»»

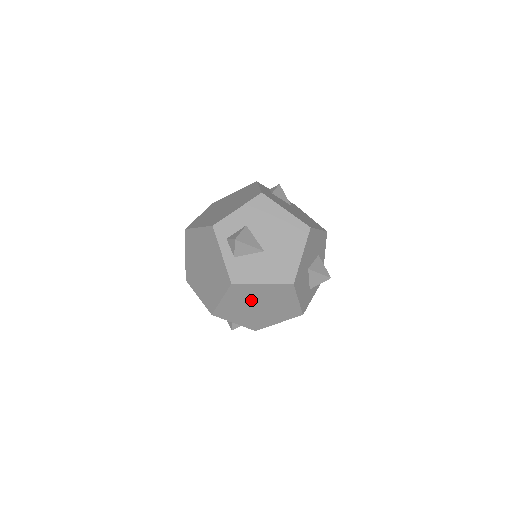
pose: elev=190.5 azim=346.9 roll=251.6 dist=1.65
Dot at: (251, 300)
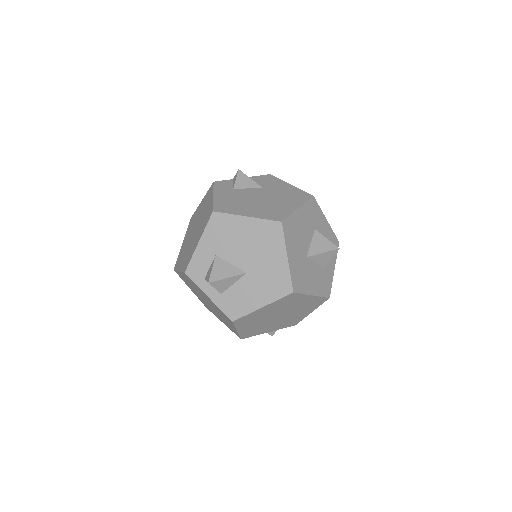
Dot at: (265, 318)
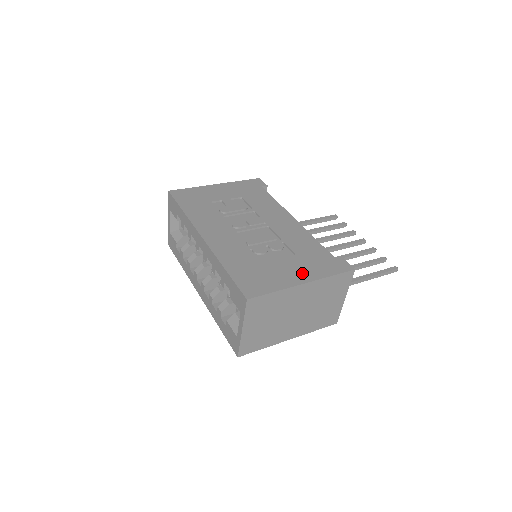
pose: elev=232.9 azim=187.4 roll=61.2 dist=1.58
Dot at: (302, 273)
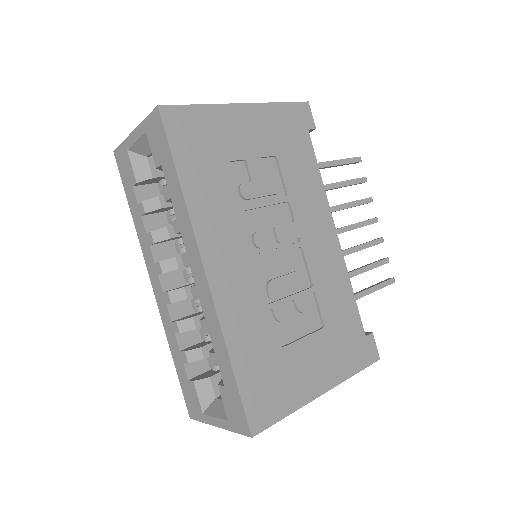
Dot at: (325, 370)
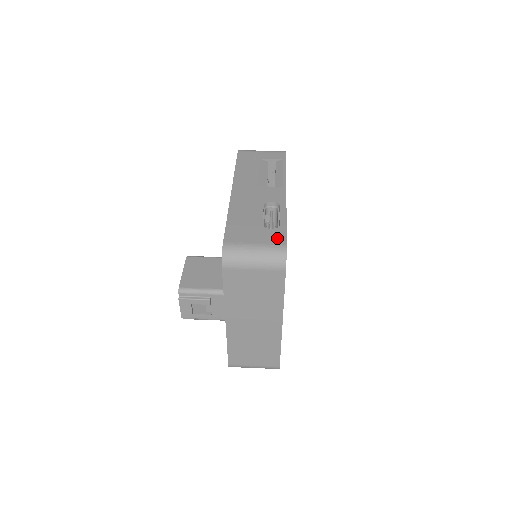
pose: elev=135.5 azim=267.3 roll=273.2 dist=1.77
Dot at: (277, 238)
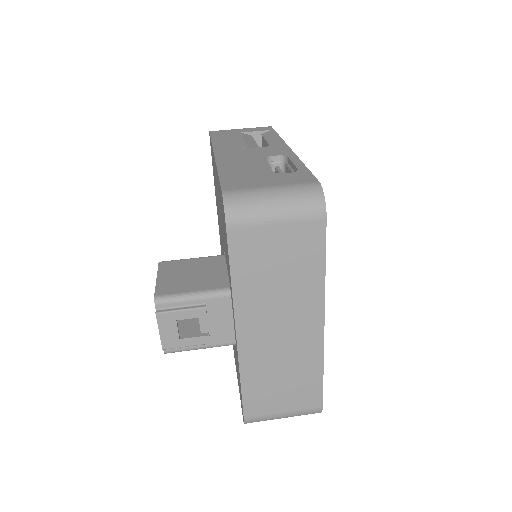
Dot at: (301, 178)
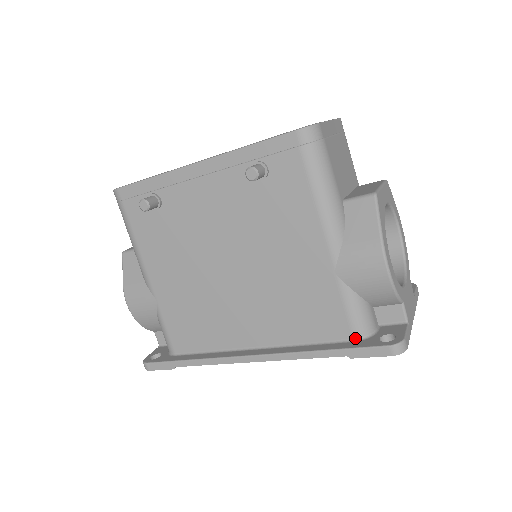
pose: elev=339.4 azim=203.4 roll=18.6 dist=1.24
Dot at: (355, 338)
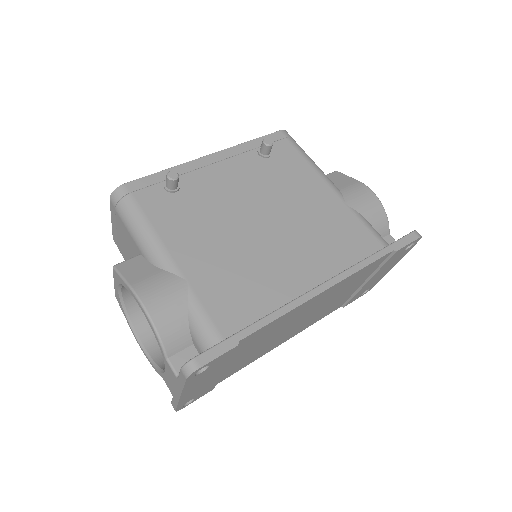
Dot at: occluded
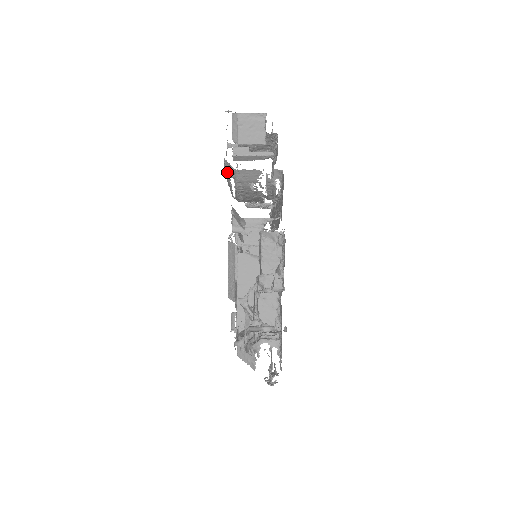
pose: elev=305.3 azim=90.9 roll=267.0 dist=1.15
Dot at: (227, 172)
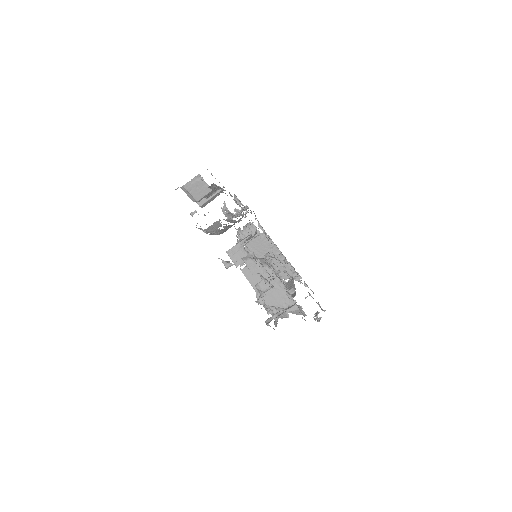
Dot at: occluded
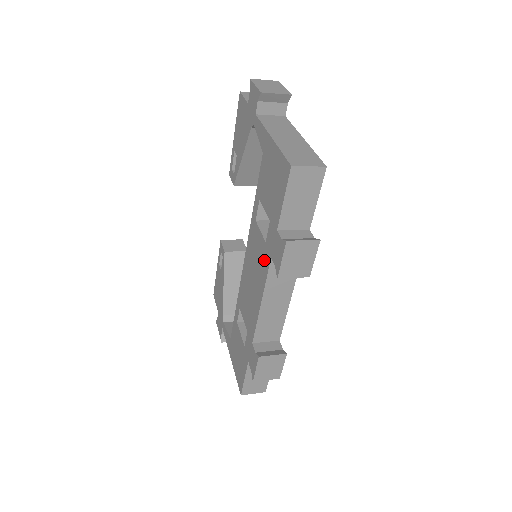
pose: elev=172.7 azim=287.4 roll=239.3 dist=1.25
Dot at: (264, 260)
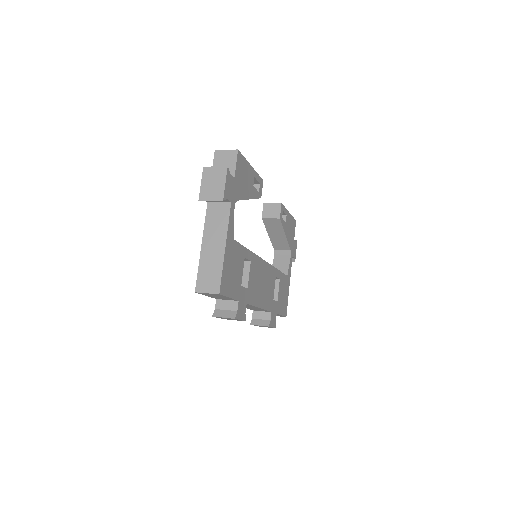
Dot at: occluded
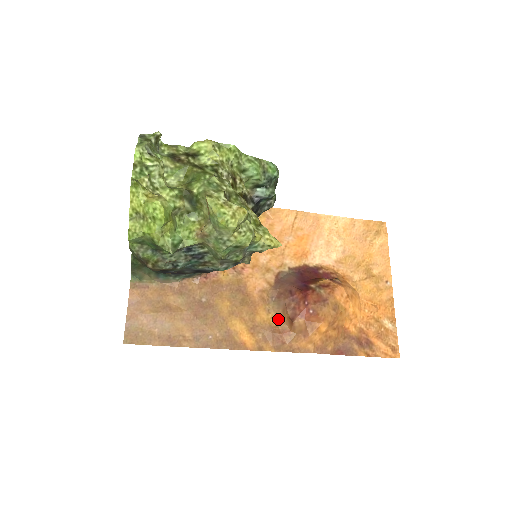
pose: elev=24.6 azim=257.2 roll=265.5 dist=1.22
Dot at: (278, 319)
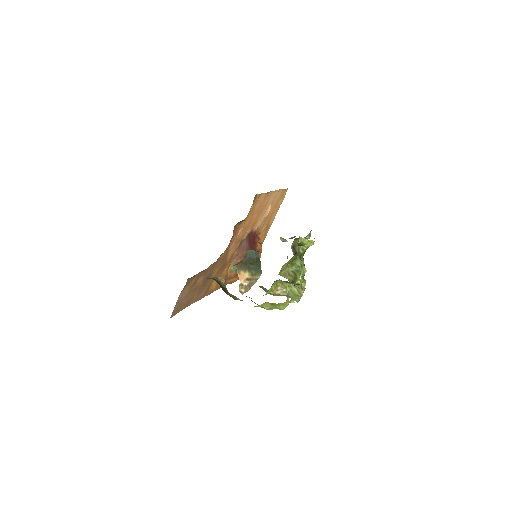
Dot at: (230, 271)
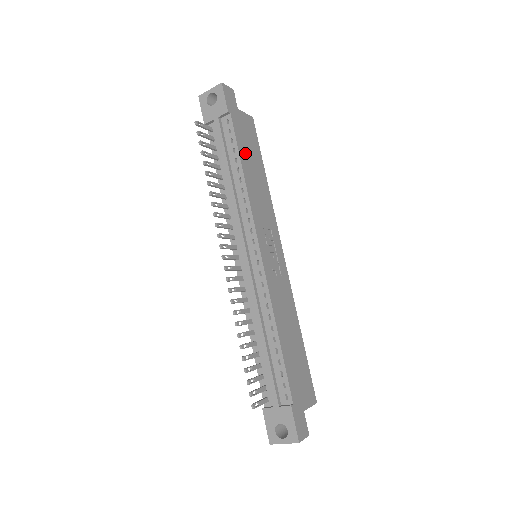
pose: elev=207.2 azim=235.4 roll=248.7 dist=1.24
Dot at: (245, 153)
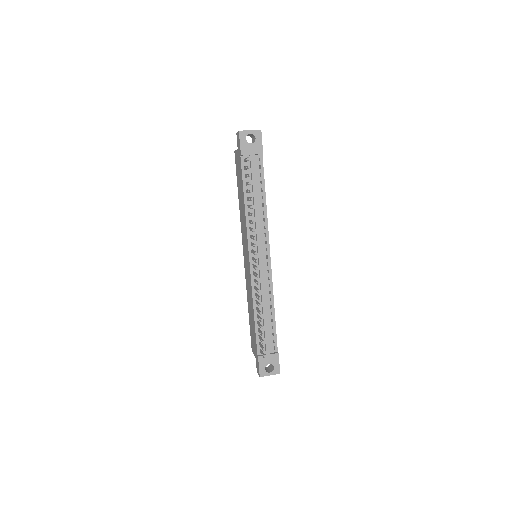
Dot at: occluded
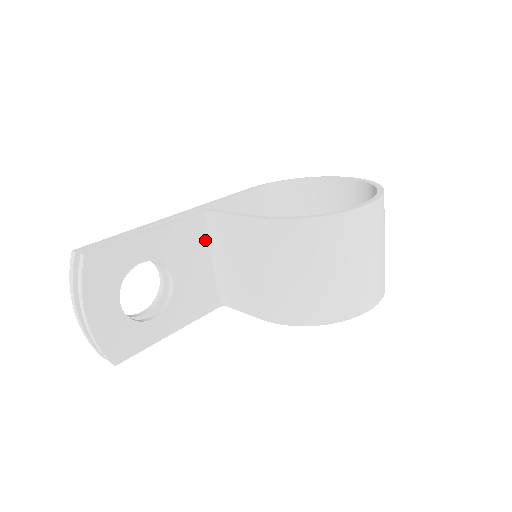
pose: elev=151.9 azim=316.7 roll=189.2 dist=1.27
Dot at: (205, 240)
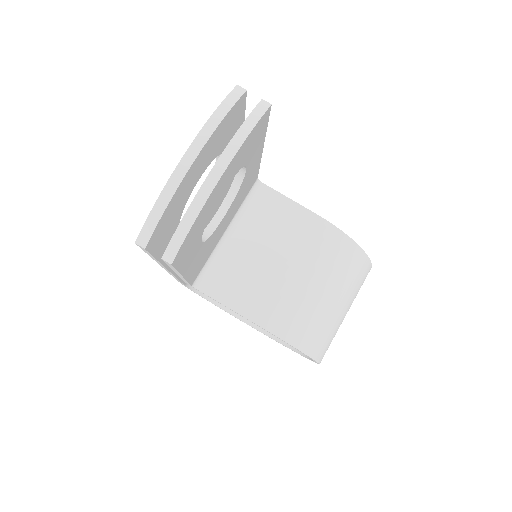
Dot at: (240, 204)
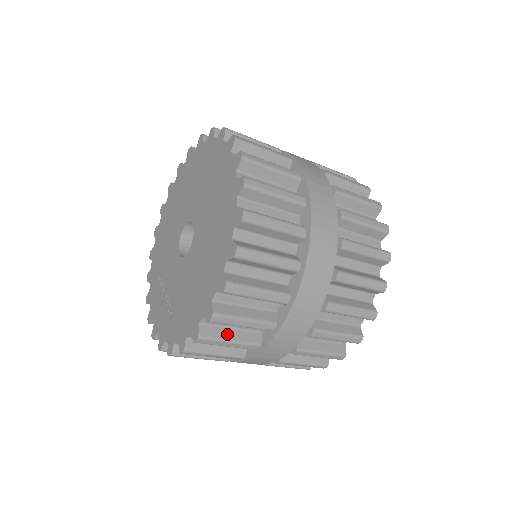
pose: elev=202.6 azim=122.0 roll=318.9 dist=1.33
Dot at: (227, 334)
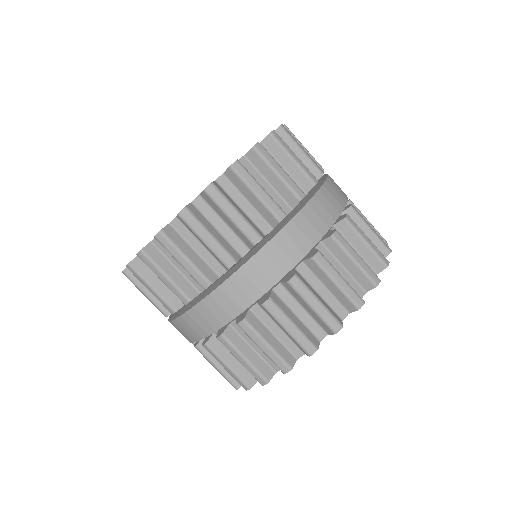
Dot at: occluded
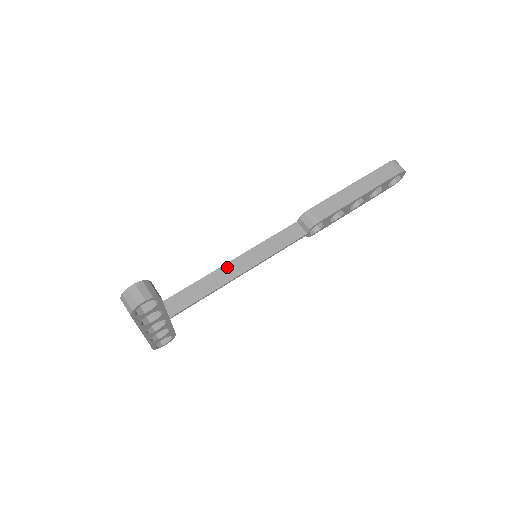
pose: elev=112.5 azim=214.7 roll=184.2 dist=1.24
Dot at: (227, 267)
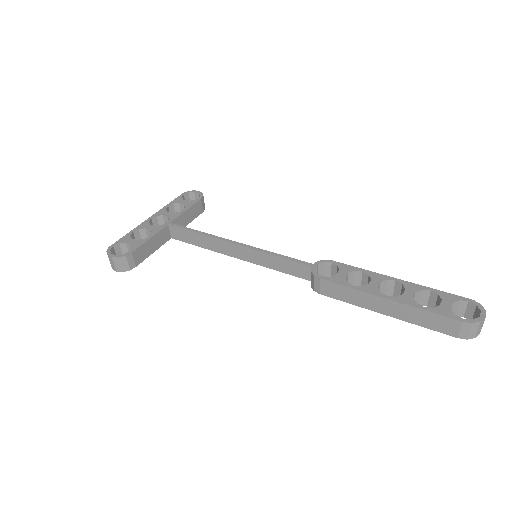
Dot at: (227, 244)
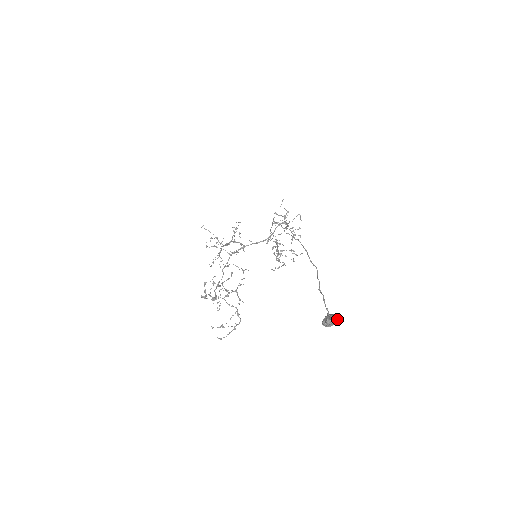
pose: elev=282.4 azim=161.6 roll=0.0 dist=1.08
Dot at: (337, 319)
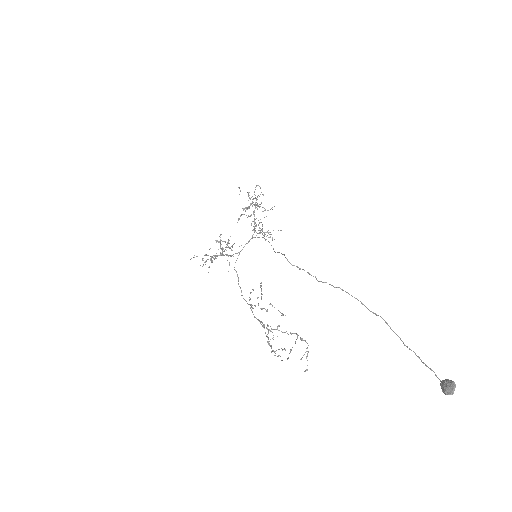
Dot at: occluded
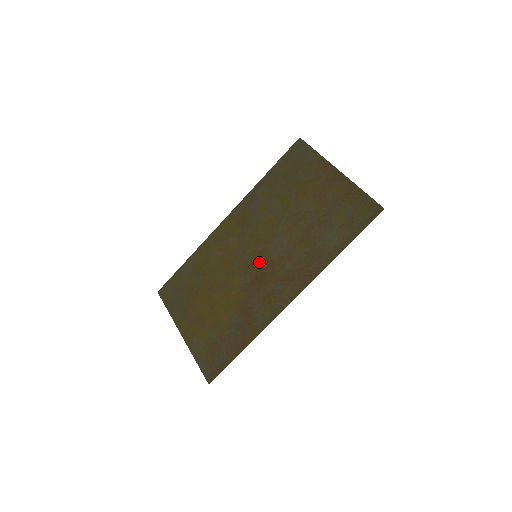
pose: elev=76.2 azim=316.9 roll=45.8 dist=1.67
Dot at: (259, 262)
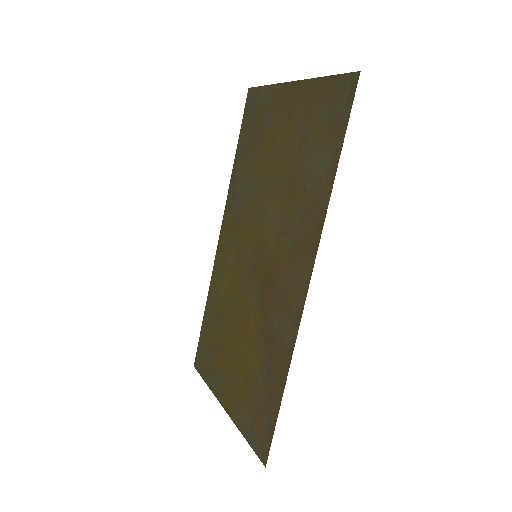
Dot at: (261, 261)
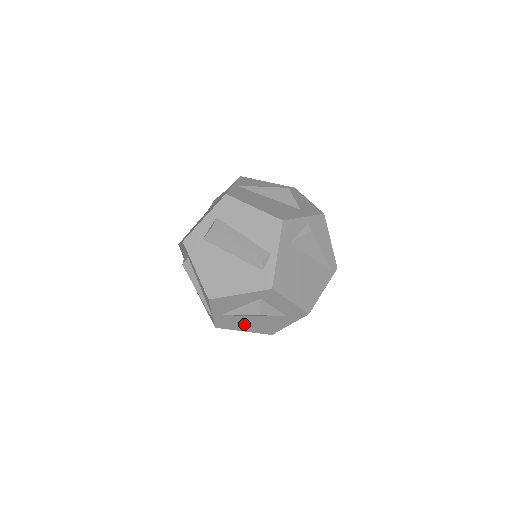
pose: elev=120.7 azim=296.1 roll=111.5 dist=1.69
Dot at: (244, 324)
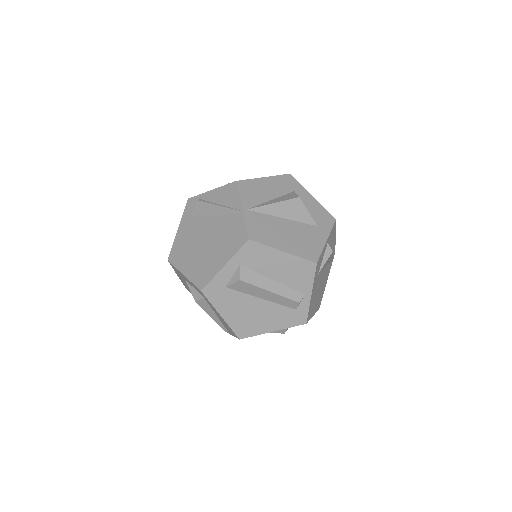
Dot at: occluded
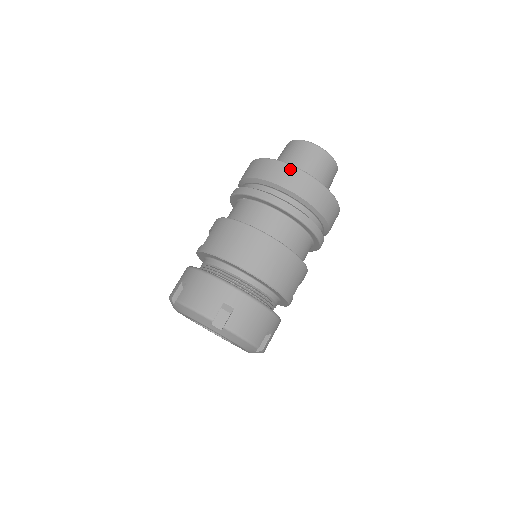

««

EXERCISE DESCRIPTION » Would you return, unchanged, every line of the rows from the one containing "pose: elev=24.6 azim=257.2" through the end of the rows, including both ends, and leave the pictures out of your answer?

EXERCISE RESULT »
pose: elev=24.6 azim=257.2 roll=265.5 dist=1.22
Dot at: (278, 319)
Dot at: (230, 271)
pose: elev=207.2 azim=235.4 roll=248.7 dist=1.24
Dot at: (245, 153)
Dot at: occluded
pose: elev=151.9 azim=316.7 roll=189.2 dist=1.27
Dot at: (205, 240)
Dot at: (240, 204)
pose: elev=202.6 azim=122.0 roll=318.9 dist=1.33
Dot at: (227, 334)
Dot at: occluded
pose: elev=112.5 azim=214.7 roll=184.2 dist=1.24
Dot at: (227, 267)
Dot at: (227, 244)
pose: elev=282.4 azim=161.6 roll=0.0 dist=1.08
Dot at: (337, 319)
Dot at: occluded
pose: elev=76.2 azim=316.9 roll=45.8 dist=1.67
Dot at: (259, 262)
Dot at: (261, 261)
pose: elev=120.7 azim=296.1 roll=111.5 dist=1.69
Dot at: (244, 324)
Dot at: occluded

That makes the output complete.